### Excerpt
On Sat, Jan 8, 2022, at 4:53 PM, Linus Torvalds wrote:
> [ Let's try this again, without the html crud this time. Apologies to
> the people who see this reply twice ]
>
> On Sat, Jan 8, 2022 at 2:04 PM Andy Lutomirski <luto@kernel.org> wrote:
>>
>> So this requires that all architectures actually walk all relevant
>> CPUs to see if an IPI is needed and send that IPI. On architectures
>> that actually need an IPI anyway (x86 bare metal, powerpc (I think)
>> and others, fine. But on architectures with a broadcast-to-all-CPUs
>> flush (ARM64 IIUC), then the extra IPI will be much much slower than a
>> simple load-acquire in a loop.
>
> ... hmm. How about a hybrid scheme?
>
>  (a) architectures that already require that IPI anyway for TLB
> invalidation (ie x86, but others too), just make the rule be that the
> TLB flush by exit_mmap() get rid of any lazy TLB mm references. Which
> they already do.
>
>  (b) architectures like arm64 that do hw-assisted TLB shootdown will
> have an ASID allocator model, and what you do is to use that to either
>     (b') increment/decrement the mm_count at mm ASID allocation/freeing time
>     (b'') use the existing ASID tracking data to find the CPU's that
> have that ASID
>
>  (c) can you really imagine hardware TLB shootdown without ASID
> allocation? That doesn't seem to make sense. But if it exists, maybe
> that kind of crazy case would do the percpu array walking.
>

So I can go over a handful of TLB flush schemes:

1. x86 bare metal.  As noted, just plain shootdown would work.  (Unless we switch to inexact mm_cpumask() tracking, which might be enough of a win that it's worth it.)  Right now, "ASID" (i.e. PCID, thanks Intel) is allocated per cpu.  They are never explicitly freed -- they just expire off a percpu LRU.  The data structures have no idea whether an mm still exists -- instead they track mm->context.ctx_id, which is 64 bits and never reused.

### Short exercise 1
In the TLB flush thread, how many bits is mm->context.ctx_id?

### Records
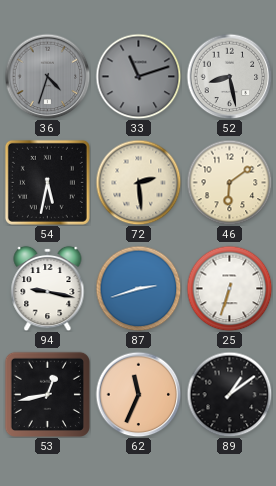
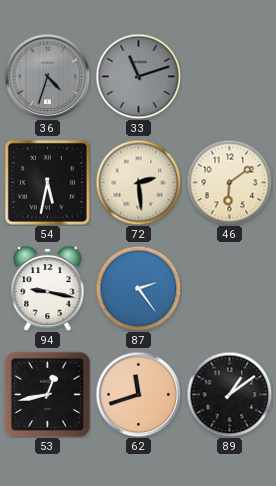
52: 8:28 -> none
87: 2:42 -> 2:24
25: 6:33 -> none
62: 11:34 -> 11:42
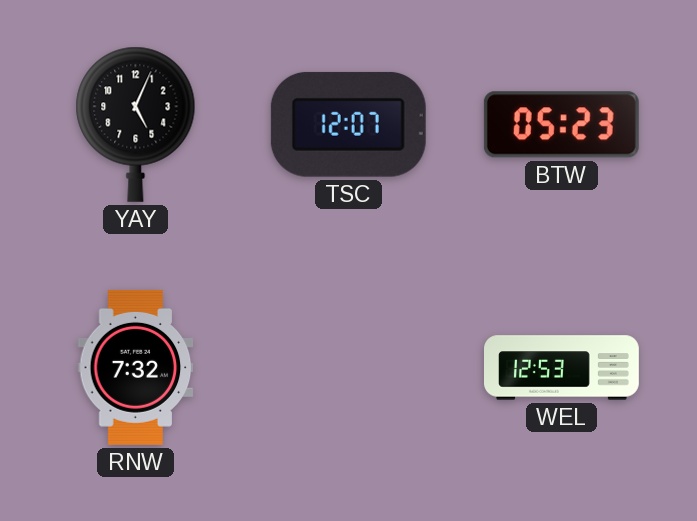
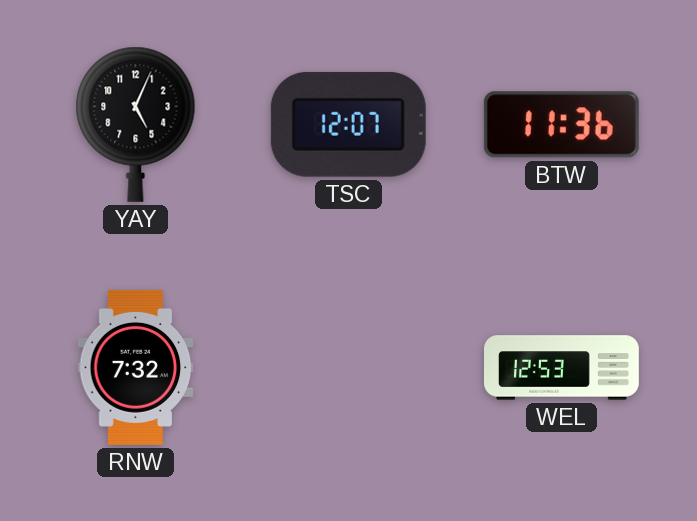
BTW: 05:23 -> 11:36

### Short exercise 2
Write out every line of the listing above word for word, leaving out the pictures.

### Task answer 1
It is 64 bits, and it is never reused.

### Task answer 2
52: 8:28 -> none
87: 2:42 -> 2:24
25: 6:33 -> none
62: 11:34 -> 11:42
BTW: 05:23 -> 11:36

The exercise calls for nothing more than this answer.